As part of the grant terms, the town would have to first fund the cost of the project and then apply to receive a reimbursement for 80 percent, or roughly $1 million, of the project. The total cost of the project after the grant reimbursement would be $250,000.
The town board was expected to vote on the matter on Tuesday, July 24, after The Independent’s deadline, which would allow the town’s Public Safety and Traffic Division to apply for the grant money.
Southampton Town Supervisor Jay Schneiderman said the bikeway supports the town’s sustainability goals and would provide a heathy form of recreation for residents.
“As long as this is in an area that makes sense and we are getting it at a fraction of the actual cost because of the state grant that we may or may not get, I think that it is an idea worth pursuing,” he said, adding that there is already some infrastructure in place that supports the bikeway.

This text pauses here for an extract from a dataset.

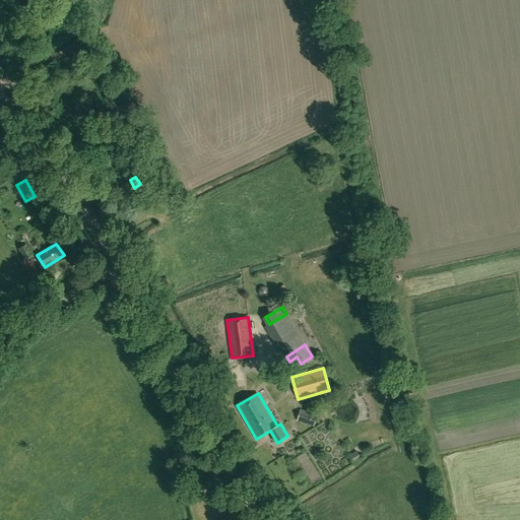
[(318,413),(301,408),(297,420),(314,426),(318,413)]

Schneiderman said connecting the two parks makes sense, particularly if a proposed town aquatic center ends up in Red Creek Park.
In the long term, the town has plans to create a loop to connect the hamlet’s central business district with the Shinnecock Canal, as well as the ocean beaches to the south, and is working with Suffolk County to locate a bike share station at Good Ground Park and create additional bike lanes on the downtown area’s roads.
The town’s director of public transportation and traffic safety, Tom Neely, said it is likely that the grant funding would not be awarded until late spring, which would mean that the town would borrow money to pay for the project until 2020.
Plans for the bike path sprang out of reinvigorated interest in biking, as well as meetings with civic organizations, according to officials. The town’s Transportation and Sustainable Southampton Green committees, as well as biking advocates support the project, officials said.